第十五章
世界賢人会議の開催がもうすぐだった。
この会議は各国の賢人と政治家が集まって知恵を出し合い課題を解決していこうとするものだ。この会議には訳あってアガティールは参加しない。プロトは好機とみていた。部下からの事前の情報でこの会議に南部ヤマトのラーミア・シュルタンが参加するとの情報をキャッチしていた。世界は戦争の中でプロトたちの亡国バイルについて話し合う機会も得られるはずだ。
会議にはプロトだけで行くことを決めていた。
他にどんなやつがこようともプロトがもつ独立への意思は砕くことができないだろう。まさに適任という訳である。
会議当日。
ヘリで移動したプロトたちは会議開催地リリの地へと向かった。到着するやいなや地元民から熱烈な歓迎を受けたプロトはまさに自分が時代の申し子だという自覚を深めたのだった。
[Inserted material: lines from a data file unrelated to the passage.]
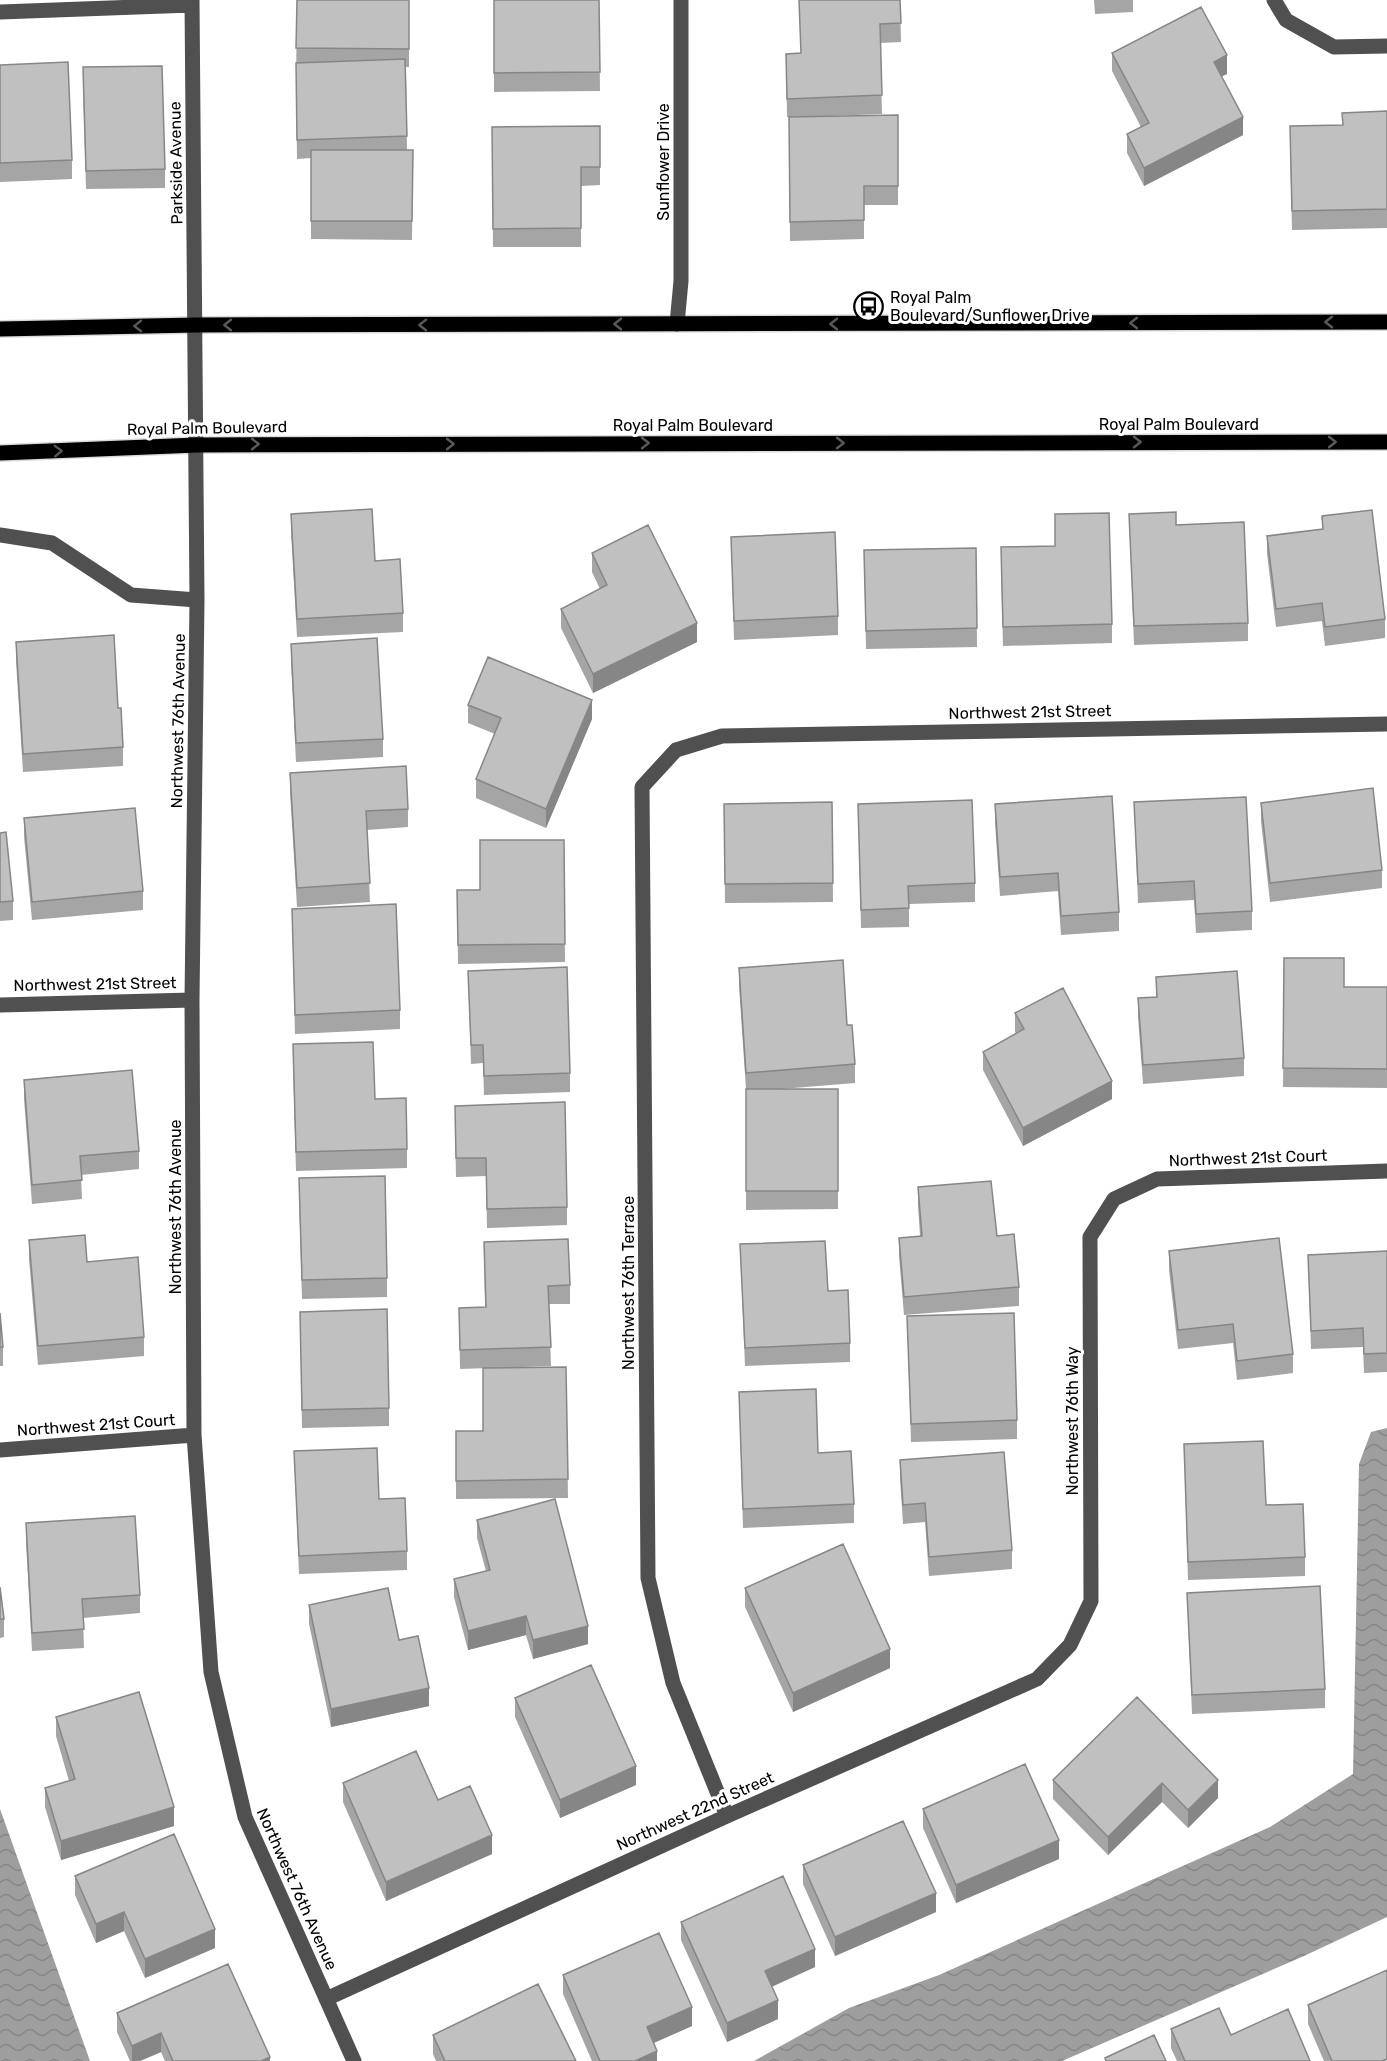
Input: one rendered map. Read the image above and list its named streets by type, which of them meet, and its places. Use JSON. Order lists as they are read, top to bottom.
{
  "streets": {
    "main road": ["Royal Palm Boulevard"],
    "street": [
      "Sunflower Drive",
      "Parkside Avenue",
      "Northwest 21st Street",
      "Northwest 76th Avenue",
      "Northwest 21st Court",
      "Northwest 76th Terrace",
      "Northwest 76th Way",
      "Northwest 22nd Street"
    ]
  },
  "crossings": [
    ["Parkside Avenue", "Northwest 76th Avenue"],
    ["Royal Palm Boulevard", "Northwest 76th Avenue"],
    ["Northwest 21st Street", "Northwest 76th Avenue"],
    ["Northwest 21st Street", "Northwest 76th Terrace"],
    ["Northwest 76th Avenue", "Northwest 21st Court"],
    ["Northwest 76th Avenue", "Northwest 22nd Street"],
    ["Northwest 21st Court", "Northwest 76th Way"],
    ["Northwest 76th Terrace", "Northwest 22nd Street"],
    ["Northwest 76th Way", "Northwest 22nd Street"]
  ],
  "places": {
    "bus stop": ["Royal Palm Boulevard/Sunflower Drive"]
  }
}
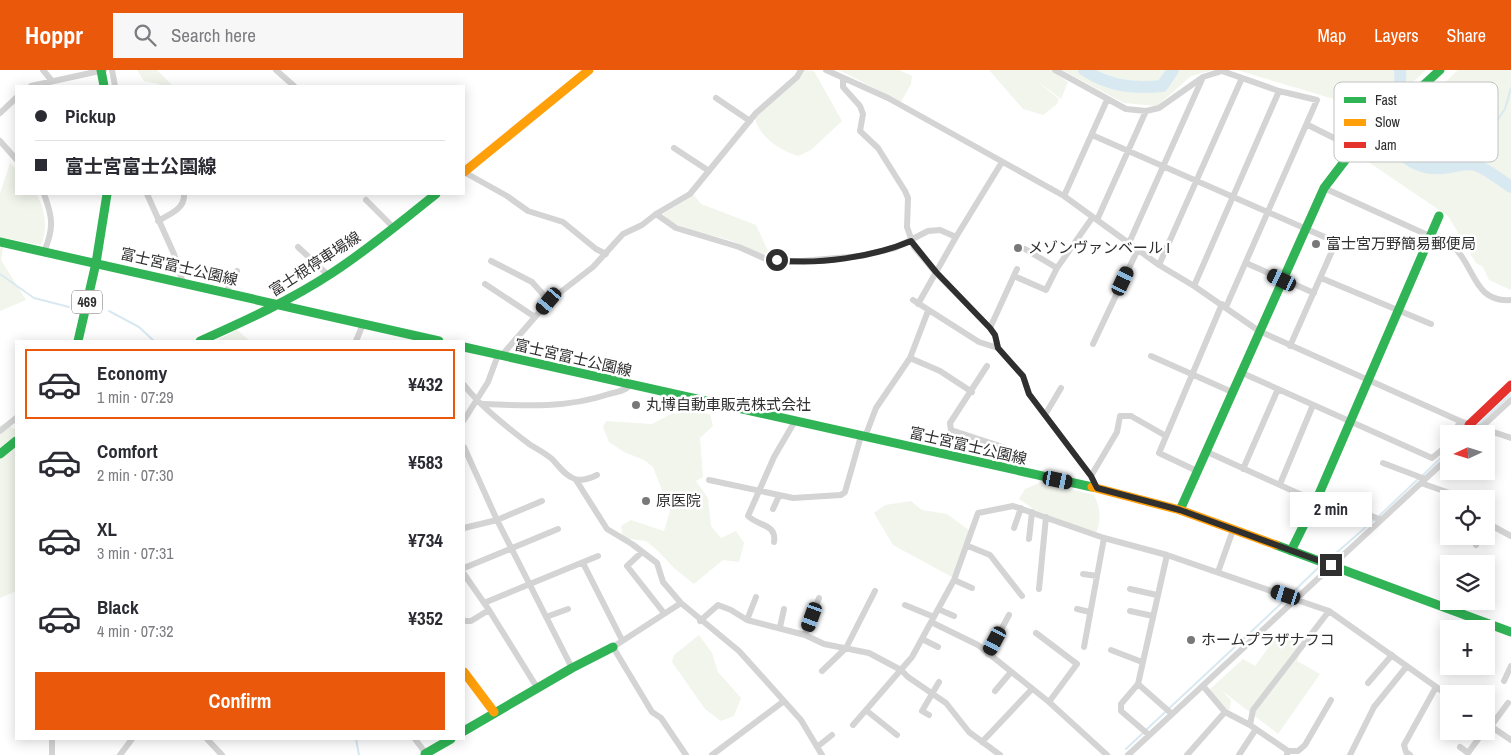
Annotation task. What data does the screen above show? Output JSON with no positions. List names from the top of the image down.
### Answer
{
  "streets": {
    "main road": ["富士根停車場線", "富士宮富士公園線", "469"]
  },
  "crossings": [
    ["富士根停車場線", "富士宮富士公園線"],
    ["富士宮富士公園線", "469"]
  ],
  "places": [
    "富士宮万野簡易郵便局",
    "メゾンヴァンベール I",
    "丸博自動車販売株式会社",
    "原医院",
    "ホームプラザナフコ"
  ],
  "legend": ["Fast", "Slow", "Jam"],
  "north": "left",
  "page": {
    "header": "Hoppr",
    "search": "Search here",
    "nav": ["Map", "Layers", "Share"],
    "banner": ["Pickup", "富士宮富士公園線"],
    "list": [
      {
        "name": "Economy",
        "note": "1 min · 07:29",
        "value": "¥432"
      },
      {
        "name": "Comfort",
        "note": "2 min · 07:30",
        "value": "¥583"
      },
      {
        "name": "XL",
        "note": "3 min · 07:31",
        "value": "¥734"
      },
      {
        "name": "Black",
        "note": "4 min · 07:32",
        "value": "¥352"
      }
    ],
    "map_buttons": ["+", "−"],
    "bubble": "2 min",
    "buttons": "Confirm"
  }
}
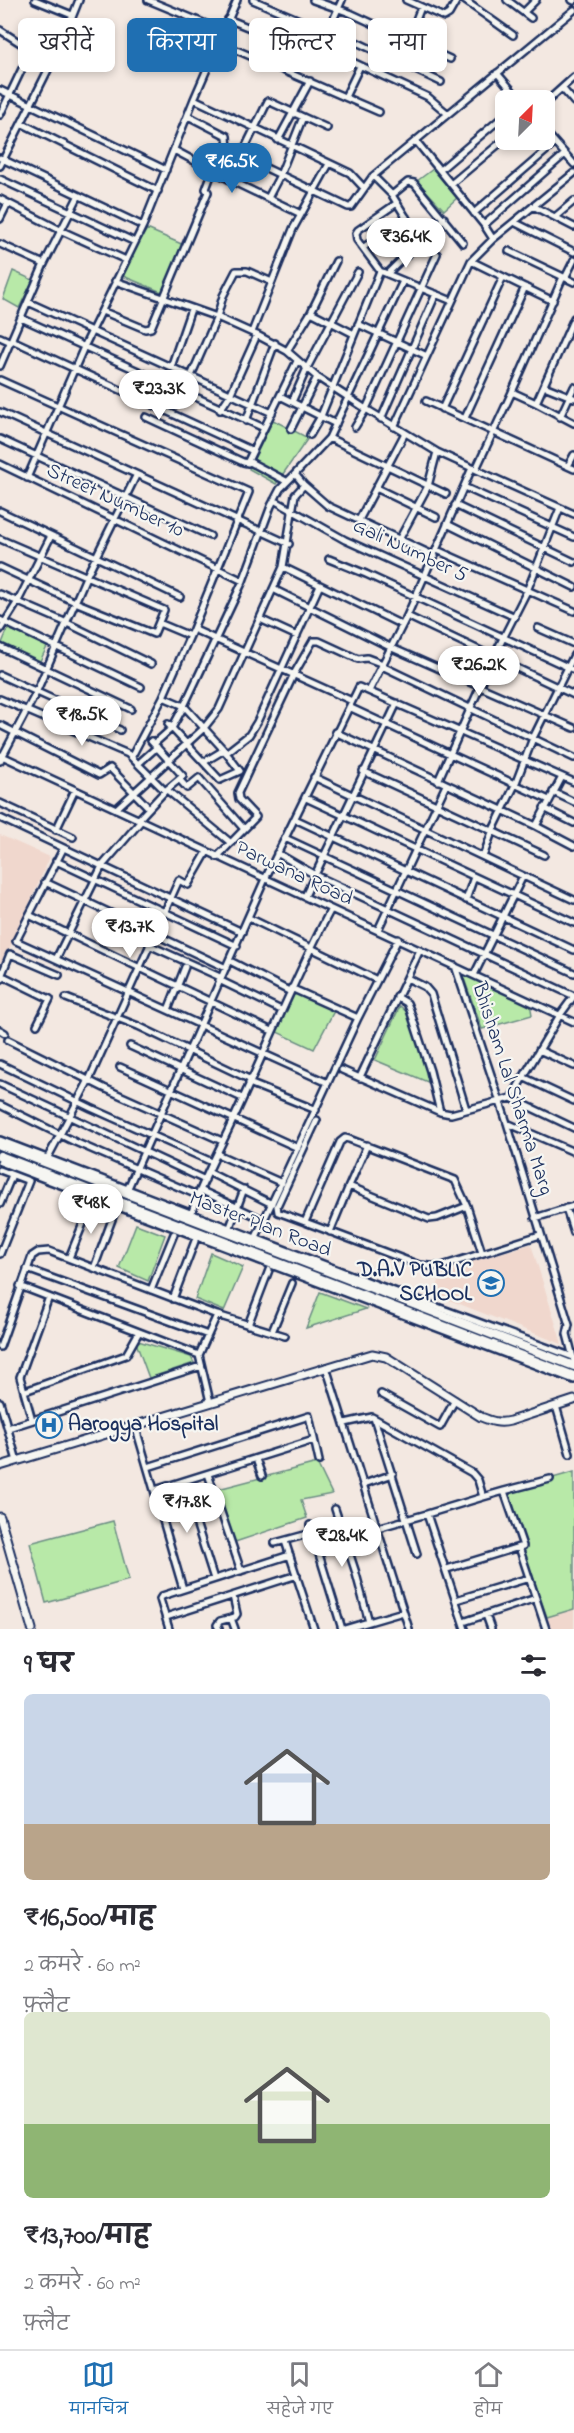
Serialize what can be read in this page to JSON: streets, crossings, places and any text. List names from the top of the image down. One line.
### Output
{"streets":{"main road":["Master Plan Road"],"street":["Street Number 10","Gali Number 5","Parwana Road","Bhisham Lal Sharma Marg"]},"crossings":[["Parwana Road","Bhisham Lal Sharma Marg"],["Bhisham Lal Sharma Marg","Master Plan Road"]],"places":{"school or university":["D.A.V PUBLIC SCHOOL"],"hospital":["Aarogya Hospital"]},"north":"top right","page":{"chip":["खरीदें","किराया","फ़िल्टर","नया"],"price":["₹16.5K","₹36.4K","₹23.3K","₹26.2K","₹18.5K","₹13.7K","₹48K","₹17.8K","₹28.4K"],"heading":"9 घर","list":[{"name":"₹16,500/माह","note":"2 कमरे · 60 m² · फ़्लैट"},{"name":"₹13,700/माह","note":"2 कमरे · 60 m² · फ़्लैट"}],"tabs":["मानचित्र","सहेजे गए","होम"]}}
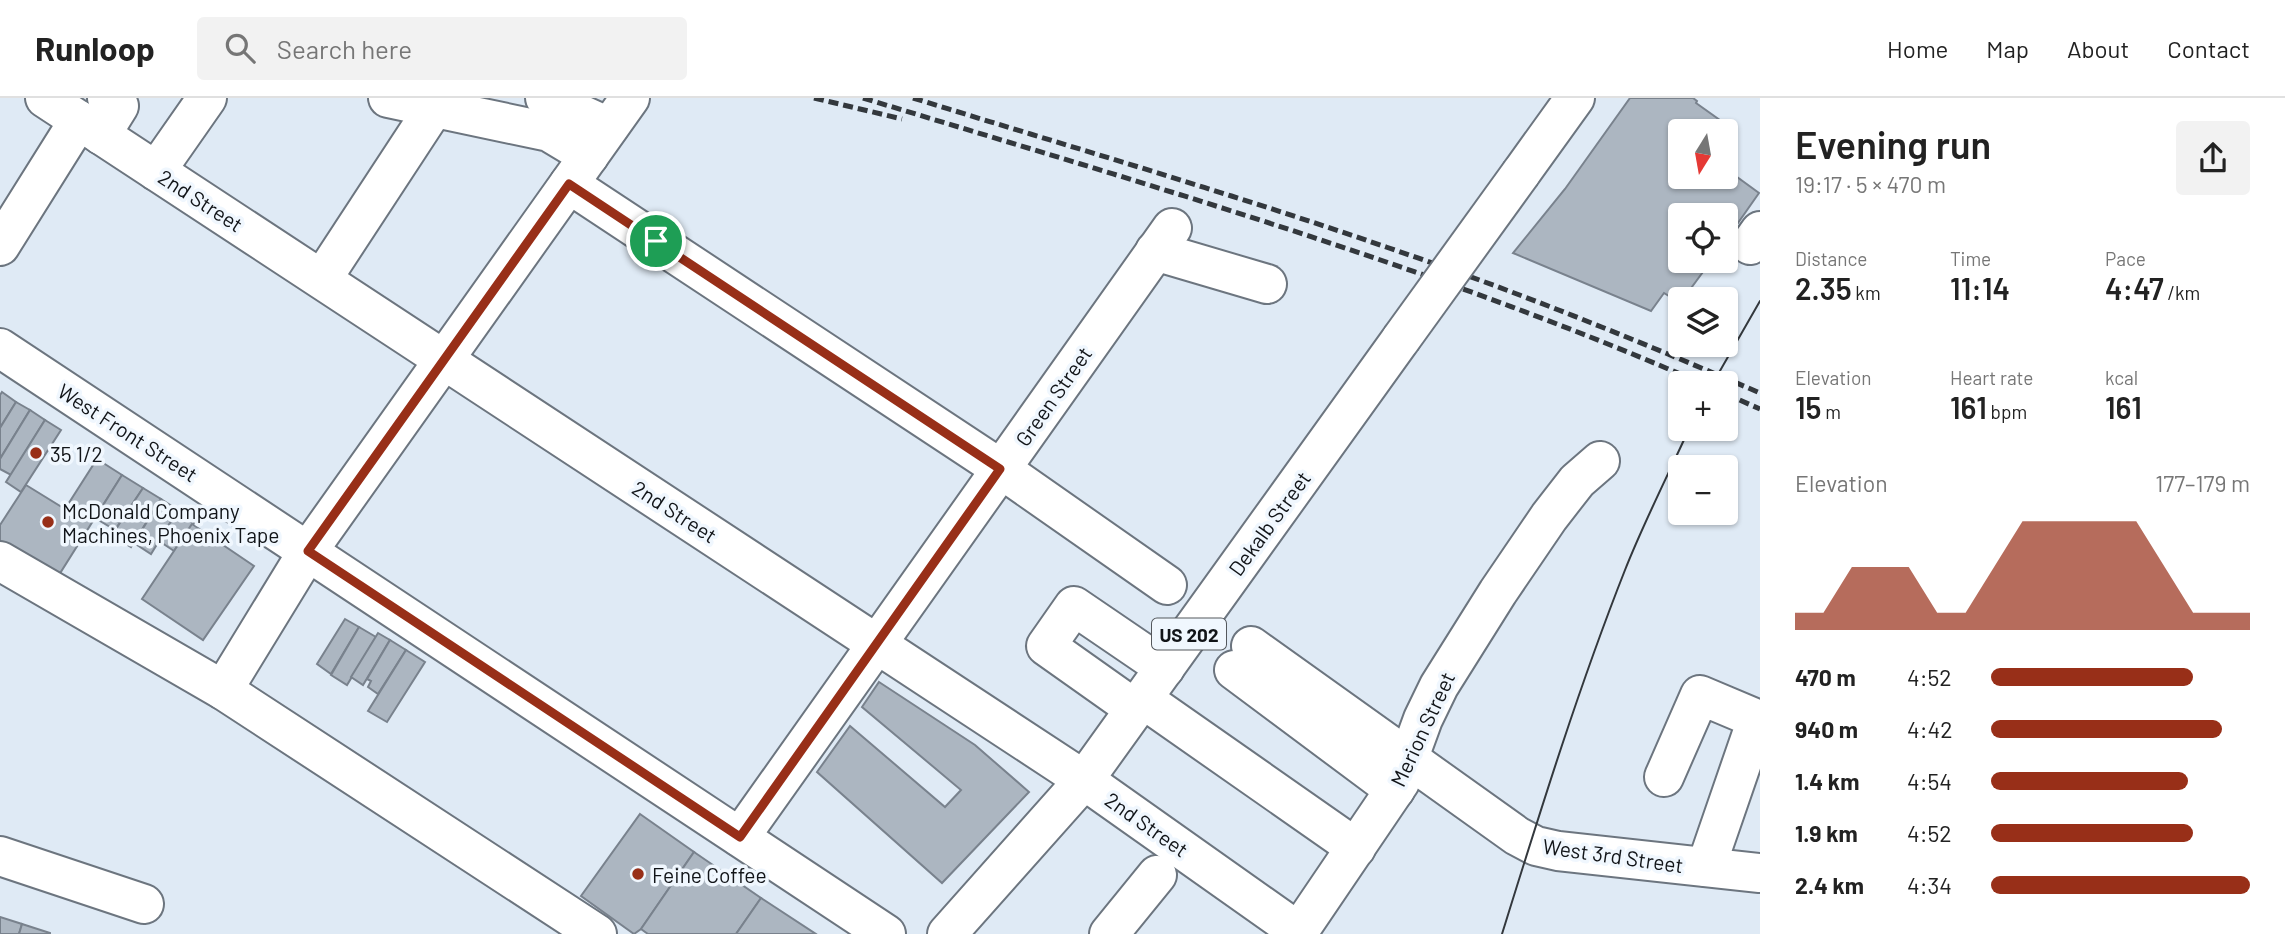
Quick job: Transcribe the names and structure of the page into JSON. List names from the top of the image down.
{
  "streets": {
    "main road": [
      "2nd Street",
      "Green Street",
      "West Front Street",
      "Dekalb Street",
      "US 202",
      "Merion Street",
      "West 3rd Street"
    ]
  },
  "crossings": [
    ["2nd Street", "Green Street"],
    ["2nd Street", "Dekalb Street"],
    ["2nd Street", "Merion Street"],
    ["Green Street", "West Front Street"],
    ["Merion Street", "West 3rd Street"]
  ],
  "places": ["35 1/2", "McDonald Company Machines, Phoenix Tape", "Feine Coffee"],
  "north": "bottom",
  "page": {
    "header": "Runloop",
    "search": "Search here",
    "nav": [
      "Home",
      "Map",
      "About",
      "Contact"
    ],
    "heading": ["Evening run", "19:17 · 5 × 470 m"],
    "map_buttons": ["+", "−"],
    "stats": [
      ["Distance", "2.35 km"],
      ["Time", "11:14"],
      ["Pace", "4:47 /km"],
      ["Elevation", "15 m"],
      ["Heart rate", "161 bpm"],
      ["kcal", "161"]
    ],
    "chart": ["Elevation", "177–179 m"],
    "list": [
      {
        "name": "470 m",
        "note": "4:52"
      },
      {
        "name": "940 m",
        "note": "4:42"
      },
      {
        "name": "1.4 km",
        "note": "4:54"
      },
      {
        "name": "1.9 km",
        "note": "4:52"
      },
      {
        "name": "2.4 km",
        "note": "4:34"
      }
    ]
  }
}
地元民に話を聞いたところバイルがテレビで国ごと亡命しており臨時政府を作ったことを知ったということだった。地元民は同情と哀れみからプロトを歓迎していた。
しかし降り立った場所には予想できたことであるがアガティールの勢力勢も混じっておりアガティールの旗を振っていた。彼らはプロトを敵対視し暗黙の中に強い拒絶を示していたのだ。
プロトはそんなことには目もくれず会議場へ向かった。
アガティールは過去にこの世界賢人会議において暴走をした経緯がありその時出席していたのが軍人であり政治家のワルター・セビウスだった。彼はこの前後においてアガティールでの地位を上げており皇帝から深い信任を得ていた。皇帝は世界賢人会議においてセビウスがしたことなどどうでもよく(というより世界賢人会議自体どうでも良い会議だと最初から考えていた)セビウスは不問となった。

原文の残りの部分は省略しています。